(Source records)
· · · · ·

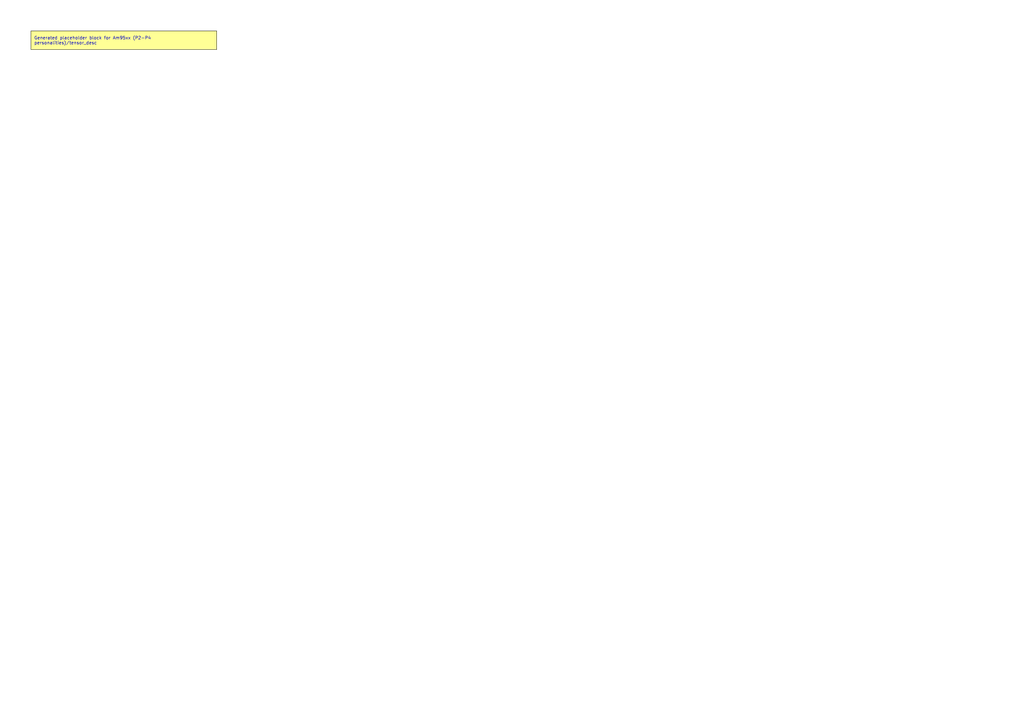
<source format=kicad_sch>
(kicad_sch
	(version 20250114)
	(generator "kicadgen")
	(generator_version "0.2")
	(uuid "b1282411-3549-5252-ad44-358bc0519043")
	(paper "A3")
	(title_block
		(title "Am95xx (P2-P4 personalities)::tensor_desc")
		(company "Project Carbon")
		(comment 1 "Generated - do not edit in generated/")
		(comment 2 "Edit in schem/kicad9/manual/ or refine mapping specs")
	)
	(lib_symbols)
	(text_box
		"Generated placeholder block for Am95xx (P2-P4 personalities)/tensor_desc"
		(exclude_from_sim no)
		(at
			12.7
			12.7
			0
		)
		(size 76.2 7.62)
		(margins
			1.27
			1.27
			1.27
			1.27
		)
		(stroke
			(width 0)
			(type default)
			(color
				0
				0
				0
				1
			)
		)
		(fill
			(type color)
			(color
				255
				255
				150
				1
			)
		)
		(effects
			(font
				(size 1.27 1.27)
			)
			(justify left)
		)
		(uuid "a968e1e2-9563-5d3e-857d-96e1d9464d46")
	)
	(sheet_instances
		(path
			"/"
			(page "1")
		)
	)
	(embedded_fonts no)
)

</source>
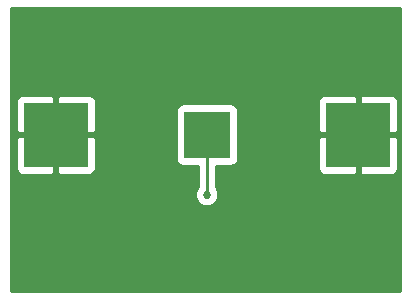
<source format=gbl>
G04 #@! TF.FileFunction,Copper,L2,Bot,Signal*
%FSLAX46Y46*%
G04 Gerber Fmt 4.6, Leading zero omitted, Abs format (unit mm)*
G04 Created by KiCad (PCBNEW 4.0.2-stable) date 2016 May 29, Sunday 21:59:10*
%MOMM*%
G01*
G04 APERTURE LIST*
%ADD10C,0.100000*%
%ADD11R,4.000000X4.000000*%
%ADD12R,5.500000X5.500000*%
%ADD13C,0.685800*%
%ADD14C,0.254000*%
G04 APERTURE END LIST*
D10*
D11*
X105410000Y-91440000D03*
D12*
X92610000Y-91440000D03*
X118210000Y-91440000D03*
D13*
X105410000Y-96520000D03*
X108204000Y-88900000D03*
X100965000Y-94615000D03*
D14*
X105410000Y-91440000D02*
X105410000Y-96520000D01*
G36*
X121718000Y-104700000D02*
X88848000Y-104700000D01*
X88848000Y-91725750D01*
X89225000Y-91725750D01*
X89225000Y-94316310D01*
X89321673Y-94549699D01*
X89500302Y-94728327D01*
X89733691Y-94825000D01*
X92324250Y-94825000D01*
X92483000Y-94666250D01*
X92483000Y-91567000D01*
X92737000Y-91567000D01*
X92737000Y-94666250D01*
X92895750Y-94825000D01*
X95486309Y-94825000D01*
X95719698Y-94728327D01*
X95898327Y-94549699D01*
X95995000Y-94316310D01*
X95995000Y-91725750D01*
X95836250Y-91567000D01*
X92737000Y-91567000D01*
X92483000Y-91567000D01*
X89383750Y-91567000D01*
X89225000Y-91725750D01*
X88848000Y-91725750D01*
X88848000Y-88563690D01*
X89225000Y-88563690D01*
X89225000Y-91154250D01*
X89383750Y-91313000D01*
X92483000Y-91313000D01*
X92483000Y-88213750D01*
X92737000Y-88213750D01*
X92737000Y-91313000D01*
X95836250Y-91313000D01*
X95995000Y-91154250D01*
X95995000Y-89440000D01*
X102762560Y-89440000D01*
X102762560Y-93440000D01*
X102806838Y-93675317D01*
X102945910Y-93891441D01*
X103158110Y-94036431D01*
X103410000Y-94087440D01*
X104648000Y-94087440D01*
X104648000Y-95898917D01*
X104581460Y-95965341D01*
X104432270Y-96324630D01*
X104431931Y-96713663D01*
X104580493Y-97073212D01*
X104855341Y-97348540D01*
X105214630Y-97497730D01*
X105603663Y-97498069D01*
X105963212Y-97349507D01*
X106238540Y-97074659D01*
X106387730Y-96715370D01*
X106388069Y-96326337D01*
X106239507Y-95966788D01*
X106172000Y-95899163D01*
X106172000Y-94087440D01*
X107410000Y-94087440D01*
X107645317Y-94043162D01*
X107861441Y-93904090D01*
X108006431Y-93691890D01*
X108057440Y-93440000D01*
X108057440Y-91725750D01*
X114825000Y-91725750D01*
X114825000Y-94316310D01*
X114921673Y-94549699D01*
X115100302Y-94728327D01*
X115333691Y-94825000D01*
X117924250Y-94825000D01*
X118083000Y-94666250D01*
X118083000Y-91567000D01*
X118337000Y-91567000D01*
X118337000Y-94666250D01*
X118495750Y-94825000D01*
X121086309Y-94825000D01*
X121319698Y-94728327D01*
X121498327Y-94549699D01*
X121595000Y-94316310D01*
X121595000Y-91725750D01*
X121436250Y-91567000D01*
X118337000Y-91567000D01*
X118083000Y-91567000D01*
X114983750Y-91567000D01*
X114825000Y-91725750D01*
X108057440Y-91725750D01*
X108057440Y-89440000D01*
X108013162Y-89204683D01*
X107874090Y-88988559D01*
X107661890Y-88843569D01*
X107410000Y-88792560D01*
X103410000Y-88792560D01*
X103174683Y-88836838D01*
X102958559Y-88975910D01*
X102813569Y-89188110D01*
X102762560Y-89440000D01*
X95995000Y-89440000D01*
X95995000Y-88563690D01*
X114825000Y-88563690D01*
X114825000Y-91154250D01*
X114983750Y-91313000D01*
X118083000Y-91313000D01*
X118083000Y-88213750D01*
X118337000Y-88213750D01*
X118337000Y-91313000D01*
X121436250Y-91313000D01*
X121595000Y-91154250D01*
X121595000Y-88563690D01*
X121498327Y-88330301D01*
X121319698Y-88151673D01*
X121086309Y-88055000D01*
X118495750Y-88055000D01*
X118337000Y-88213750D01*
X118083000Y-88213750D01*
X117924250Y-88055000D01*
X115333691Y-88055000D01*
X115100302Y-88151673D01*
X114921673Y-88330301D01*
X114825000Y-88563690D01*
X95995000Y-88563690D01*
X95898327Y-88330301D01*
X95719698Y-88151673D01*
X95486309Y-88055000D01*
X92895750Y-88055000D01*
X92737000Y-88213750D01*
X92483000Y-88213750D01*
X92324250Y-88055000D01*
X89733691Y-88055000D01*
X89500302Y-88151673D01*
X89321673Y-88330301D01*
X89225000Y-88563690D01*
X88848000Y-88563690D01*
X88848000Y-80720000D01*
X121718000Y-80720000D01*
X121718000Y-104700000D01*
X121718000Y-104700000D01*
G37*
X121718000Y-104700000D02*
X88848000Y-104700000D01*
X88848000Y-91725750D01*
X89225000Y-91725750D01*
X89225000Y-94316310D01*
X89321673Y-94549699D01*
X89500302Y-94728327D01*
X89733691Y-94825000D01*
X92324250Y-94825000D01*
X92483000Y-94666250D01*
X92483000Y-91567000D01*
X92737000Y-91567000D01*
X92737000Y-94666250D01*
X92895750Y-94825000D01*
X95486309Y-94825000D01*
X95719698Y-94728327D01*
X95898327Y-94549699D01*
X95995000Y-94316310D01*
X95995000Y-91725750D01*
X95836250Y-91567000D01*
X92737000Y-91567000D01*
X92483000Y-91567000D01*
X89383750Y-91567000D01*
X89225000Y-91725750D01*
X88848000Y-91725750D01*
X88848000Y-88563690D01*
X89225000Y-88563690D01*
X89225000Y-91154250D01*
X89383750Y-91313000D01*
X92483000Y-91313000D01*
X92483000Y-88213750D01*
X92737000Y-88213750D01*
X92737000Y-91313000D01*
X95836250Y-91313000D01*
X95995000Y-91154250D01*
X95995000Y-89440000D01*
X102762560Y-89440000D01*
X102762560Y-93440000D01*
X102806838Y-93675317D01*
X102945910Y-93891441D01*
X103158110Y-94036431D01*
X103410000Y-94087440D01*
X104648000Y-94087440D01*
X104648000Y-95898917D01*
X104581460Y-95965341D01*
X104432270Y-96324630D01*
X104431931Y-96713663D01*
X104580493Y-97073212D01*
X104855341Y-97348540D01*
X105214630Y-97497730D01*
X105603663Y-97498069D01*
X105963212Y-97349507D01*
X106238540Y-97074659D01*
X106387730Y-96715370D01*
X106388069Y-96326337D01*
X106239507Y-95966788D01*
X106172000Y-95899163D01*
X106172000Y-94087440D01*
X107410000Y-94087440D01*
X107645317Y-94043162D01*
X107861441Y-93904090D01*
X108006431Y-93691890D01*
X108057440Y-93440000D01*
X108057440Y-91725750D01*
X114825000Y-91725750D01*
X114825000Y-94316310D01*
X114921673Y-94549699D01*
X115100302Y-94728327D01*
X115333691Y-94825000D01*
X117924250Y-94825000D01*
X118083000Y-94666250D01*
X118083000Y-91567000D01*
X118337000Y-91567000D01*
X118337000Y-94666250D01*
X118495750Y-94825000D01*
X121086309Y-94825000D01*
X121319698Y-94728327D01*
X121498327Y-94549699D01*
X121595000Y-94316310D01*
X121595000Y-91725750D01*
X121436250Y-91567000D01*
X118337000Y-91567000D01*
X118083000Y-91567000D01*
X114983750Y-91567000D01*
X114825000Y-91725750D01*
X108057440Y-91725750D01*
X108057440Y-89440000D01*
X108013162Y-89204683D01*
X107874090Y-88988559D01*
X107661890Y-88843569D01*
X107410000Y-88792560D01*
X103410000Y-88792560D01*
X103174683Y-88836838D01*
X102958559Y-88975910D01*
X102813569Y-89188110D01*
X102762560Y-89440000D01*
X95995000Y-89440000D01*
X95995000Y-88563690D01*
X114825000Y-88563690D01*
X114825000Y-91154250D01*
X114983750Y-91313000D01*
X118083000Y-91313000D01*
X118083000Y-88213750D01*
X118337000Y-88213750D01*
X118337000Y-91313000D01*
X121436250Y-91313000D01*
X121595000Y-91154250D01*
X121595000Y-88563690D01*
X121498327Y-88330301D01*
X121319698Y-88151673D01*
X121086309Y-88055000D01*
X118495750Y-88055000D01*
X118337000Y-88213750D01*
X118083000Y-88213750D01*
X117924250Y-88055000D01*
X115333691Y-88055000D01*
X115100302Y-88151673D01*
X114921673Y-88330301D01*
X114825000Y-88563690D01*
X95995000Y-88563690D01*
X95898327Y-88330301D01*
X95719698Y-88151673D01*
X95486309Y-88055000D01*
X92895750Y-88055000D01*
X92737000Y-88213750D01*
X92483000Y-88213750D01*
X92324250Y-88055000D01*
X89733691Y-88055000D01*
X89500302Y-88151673D01*
X89321673Y-88330301D01*
X89225000Y-88563690D01*
X88848000Y-88563690D01*
X88848000Y-80720000D01*
X121718000Y-80720000D01*
X121718000Y-104700000D01*
M02*

</source>
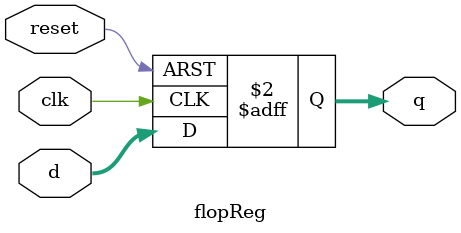
<source format=sv>
module flopReg #(parameter WIDTH = 64)
	    (input  logic 	      clk, reset,
	     input  logic [WIDTH-1:0] d,
	     output logic [WIDTH-1:0] q);
					
	always_ff @(posedge clk, posedge reset)
		if (reset) q <= 0;
		else q <= d;
	
endmodule 

</source>
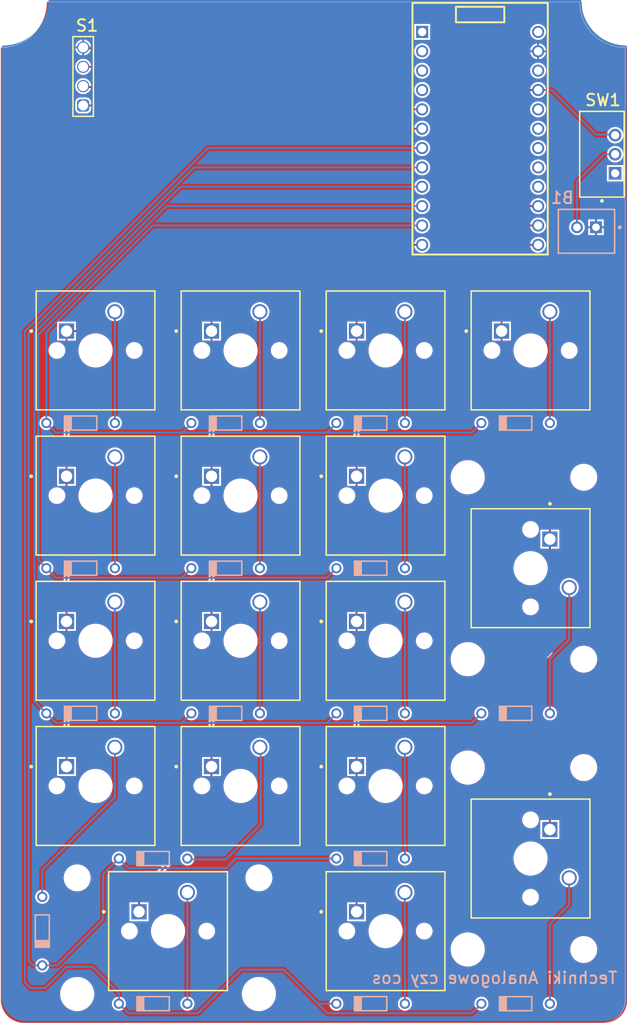
<source format=kicad_pcb>
(kicad_pcb
	(version 20241229)
	(generator "pcbnew")
	(generator_version "9.0")
	(general
		(thickness 0.41116)
		(legacy_teardrops no)
	)
	(paper "A4")
	(layers
		(0 "F.Cu" signal "Top Layer")
		(2 "B.Cu" signal "Bottom Layer")
		(9 "F.Adhes" user "F.Adhesive")
		(11 "B.Adhes" user "B.Adhesive")
		(13 "F.Paste" user "Top Paste")
		(15 "B.Paste" user "Bottom Paste")
		(5 "F.SilkS" user "Top Overlay")
		(7 "B.SilkS" user "Bottom Overlay")
		(1 "F.Mask" user "Top Solder")
		(3 "B.Mask" user "Bottom Solder")
		(17 "Dwgs.User" user "User.Drawings")
		(19 "Cmts.User" user "User.Comments")
		(21 "Eco1.User" user "User.Eco1")
		(23 "Eco2.User" user "User.Eco2")
		(25 "Edge.Cuts" user)
		(27 "Margin" user)
		(31 "F.CrtYd" user "F.Courtyard")
		(29 "B.CrtYd" user "B.Courtyard")
		(35 "F.Fab" user "Bottom Component Outline")
		(33 "B.Fab" user "Mechanical 13")
		(39 "User.1" user "Mechanical 1")
		(41 "User.2" user "Top 3D Body")
		(43 "User.3" user "Top Courtyard")
		(45 "User.4" user "Top Designator")
		(47 "User.5" user "Top Assembly")
		(49 "User.6" user "Bottom Designator")
		(51 "User.7" user "Mechanical 7")
		(53 "User.8" user "Mechanical 8")
		(55 "User.9" user "Mechanical 9")
		(57 "User.10" user "Mechanical 10")
		(59 "User.11" user "Top Component Outline")
		(61 "User.12" user "Mechanical 14")
		(63 "User.13" user "Mechanical 15")
		(65 "User.14" user "Top Component Center")
	)
	(setup
		(pad_to_mask_clearance 0.1016)
		(allow_soldermask_bridges_in_footprints no)
		(tenting front back)
		(aux_axis_origin 37.1011 172.0036)
		(grid_origin 37.1011 172.0036)
		(pcbplotparams
			(layerselection 0x00000000_00000000_55555555_5755f5ff)
			(plot_on_all_layers_selection 0x00000000_00000000_00000000_00000000)
			(disableapertmacros no)
			(usegerberextensions no)
			(usegerberattributes yes)
			(usegerberadvancedattributes yes)
			(creategerberjobfile yes)
			(dashed_line_dash_ratio 12.000000)
			(dashed_line_gap_ratio 3.000000)
			(svgprecision 4)
			(plotframeref no)
			(mode 1)
			(useauxorigin no)
			(hpglpennumber 1)
			(hpglpenspeed 20)
			(hpglpendiameter 15.000000)
			(pdf_front_fp_property_popups yes)
			(pdf_back_fp_property_popups yes)
			(pdf_metadata yes)
			(pdf_single_document no)
			(dxfpolygonmode yes)
			(dxfimperialunits yes)
			(dxfusepcbnewfont yes)
			(psnegative no)
			(psa4output no)
			(plot_black_and_white yes)
			(sketchpadsonfab no)
			(plotpadnumbers no)
			(hidednponfab no)
			(sketchdnponfab yes)
			(crossoutdnponfab yes)
			(subtractmaskfromsilk no)
			(outputformat 1)
			(mirror no)
			(drillshape 1)
			(scaleselection 1)
			(outputdirectory "")
		)
	)
	(property "SHEETTOTAL" "1")
	(net 0 "")
	(net 1 "NetMCU1_15")
	(net 2 "NetMCU1_13")
	(net 3 "NetMCU1_14")
	(net 4 "NetMCU1_12")
	(net 5 "NetMCU1_6")
	(net 6 "NetMCU1_5")
	(net 7 "NetD16_2")
	(net 8 "NetD16_1")
	(net 9 "NetD17_1")
	(net 10 "NetD18_1")
	(net 11 "NetD13_2")
	(net 12 "NetD13_1")
	(net 13 "NetD14_1")
	(net 14 "NetD15_1")
	(net 15 "NetD9_2")
	(net 16 "NetD9_1")
	(net 17 "NetD10_1")
	(net 18 "NetD11_1")
	(net 19 "NetD12_1")
	(net 20 "NetD6_2")
	(net 21 "NetD6_1")
	(net 22 "NetD7_1")
	(net 23 "NetD8_1")
	(net 24 "NetD2_2")
	(net 25 "NetD2_1")
	(net 26 "NetD3_1")
	(net 27 "NetD4_1")
	(net 28 "NetD5_1")
	(net 29 "GND")
	(net 30 "+3.7")
	(net 31 "NetJ1_2")
	(footprint "Vault:CHRY-MX1A-11NW_V" (layer "F.Cu") (at 177.0761 83.7536))
	(footprint (layer "F.Cu") (at 141.38911 168.20861))
	(footprint "Vault:FP-1825115-1-MFG" (layer "F.Cu") (at 186.4531 58.0036 90))
	(footprint (layer "F.Cu") (at 184.06111 162.36661))
	(footprint (layer "F.Cu") (at 184.06111 100.39061))
	(footprint (layer "F.Cu") (at 141.38911 152.96861))
	(footprint "PcbLib1:PRO MICRO" (layer "F.Cu") (at 162.8311 41.9556))
	(footprint (layer "F.Cu") (at 168.82111 124.26661))
	(footprint (layer "F.Cu") (at 117.51311 168.20861))
	(footprint (layer "F.Cu") (at 184.06111 138.49061))
	(footprint (layer "F.Cu") (at 168.82111 162.36661))
	(footprint "Vault:CHRY-MX1A-11NW_V" (layer "F.Cu") (at 158.0261 83.7536))
	(footprint (layer "F.Cu") (at 117.51311 152.96861))
	(footprint (layer "F.Cu") (at 184.06111 124.26661))
	(footprint (layer "F.Cu") (at 168.82111 100.39061))
	(footprint "Vault:CHRY-MX1A-11NW_V" (layer "F.Cu") (at 138.9761 121.8536))
	(footprint "Vault:CHRY-MX1A-11NW_V" (layer "F.Cu") (at 129.4511 159.9536))
	(footprint "Vault:CHRY-MX1A-11NW_V" (layer "F.Cu") (at 138.9761 102.8036))
	(footprint "Vault:CHRY-MX1A-11NW_V" (layer "F.Cu") (at 119.9261 102.8036))
	(footprint "Vault:CHRY-MX1A-11NW_V" (layer "F.Cu") (at 138.9761 140.9036))
	(footprint "Vault:CHRY-MX1A-11NW_V" (layer "F.Cu") (at 119.9261 121.8536))
	(footprint "Vault:CHRY-MX1A-11NW_V" (layer "F.Cu") (at 119.9261 140.9036))
	(footprint "Vault:CHRY-MX1A-11NW_V" (layer "F.Cu") (at 158.0261 121.8536))
	(footprint "Vault:CHRY-MX1A-11NW_V" (layer "F.Cu") (at 119.9261 83.7536))
	(footprint "Vault:CHRY-MX1A-11NW_V" (layer "F.Cu") (at 177.0761 112.3286 -90))
	(footprint "Vault:CHRY-MX1A-11NW_V" (layer "F.Cu") (at 177.0761 150.4286 -90))
	(footprint (layer "F.Cu") (at 168.82111 138.49061))
	(footprint "Vault:CHRY-MX1A-11NW_V" (layer "F.Cu") (at 138.9761 83.7536))
	(footprint "Vault:CHRY-MX1A-11NW_V" (layer "F.Cu") (at 158.0261 102.8036))
	(footprint "Vault:CHRY-MX1A-11NW_V" (layer "F.Cu") (at 158.0261 159.9536))
	(footprint "Vault:61300411121" (layer "F.Cu") (at 118.3011 47.7976 90))
	(footprint "Vault:CHRY-MX1A-11NW_V" (layer "F.Cu") (at 158.0261 140.9036))
	(footprint "Vault:NXP-SOD27-2_V" (layer "B.Cu") (at 156.0661 112.3286 180))
	(footprint "Vault:NXP-SOD27-2_V" (layer "B.Cu") (at 127.4911 150.4286 180))
	(footprint "Vault:NXP-SOD27-2_V" (layer "B.Cu") (at 117.9661 131.3786 180))
	(footprint "Vault:NXP-SOD27-2_V" (layer "B.Cu") (at 175.1161 131.3786 180))
	(footprint "Vault:NXP-SOD27-2_V" (layer "B.Cu") (at 156.0661 131.3786 180))
	(footprint "Vault:NXP-SOD27-2_V" (layer "B.Cu") (at 137.0161 131.3786 180))
	(footprint "Vault:NXP-SOD27-2_V" (layer "B.Cu") (at 117.9661 93.2786 180))
	(footprint "Vault:NXP-SOD27-2_V" (layer "B.Cu") (at 112.9261 159.9536 -90))
	(footprint "Vault:NXP-SOD27-2_V" (layer "B.Cu") (at 137.0161 112.3286 180))
	(footprint "Vault:NXP-SOD27-2_V" (layer "B.Cu") (at 175.1161 169.4786 180))
	(footprint "Vault:NXP-SOD27-2_V" (layer "B.Cu") (at 127.4911 169.4786 180))
	(footprint "Vault:NXP-SOD27-2_V" (layer "B.Cu") (at 156.0661 150.4286 180))
	(footprint "Vault:NXP-SOD27-2_V" (layer "B.Cu") (at 156.0661 169.4786 180))
	(footprint "Vault:FP-B2B-XH-A_LF_SN-MFG" (layer "B.Cu") (at 184.4211 68.1176 180))
	(footprint "Vault:NXP-SOD27-2_V" (layer "B.Cu") (at 117.9661 112.3286 180))
	(footprint "Vault:NXP-SOD27-2_V" (layer "B.Cu") (at 175.1161 93.2786 180))
	(footprint "Vault:NXP-SOD27-2_V"
		(layer "B.Cu")
		(uuid "fad4fe22-bdfc-4c4b-ab1f-1d93778e3776")
		(at 137.0161 93.2786 180)
		(property "Reference" "D3"
			(at -3.51421 2.511298 0)
			(unlocked yes)
			(layer "B.SilkS")
			(hide yes)
			(uuid "d265d3b5-96b5-4e84-ac3b-9a3c6659b530")
			(effects
				(font
					(size 1.524 1.524)
					(thickness 0.254)
				)
				(justify mirror)
			)
		)
		(property "Value" "1N4148"
			(at -0.721115 -2.619502 0)
			(unlocked yes)
			(layer "B.SilkS")
			(hide yes)
			(uuid "402b48f3-f193-41b7-9109-4eec7a801ade")
			(effects
				(font
					(size 1.524 1.524)
					(thickness 0.254)
				)
				(justify mirror)
			)
		)
		(property "Datasheet" ""
			(at 0 0 180)
			(layer "F.Fab")
			(hide yes)
			(uuid "a22d50c0-d427-4653-a2f9-ff92d995331c")
			(effects
				(font
					(size 1.27 1
... [543059 chars truncated]
</source>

· · · · ·

What the task requires: Looking through the entries, count the lines that hold the word "Outline" and state that count alone.

Your response: 2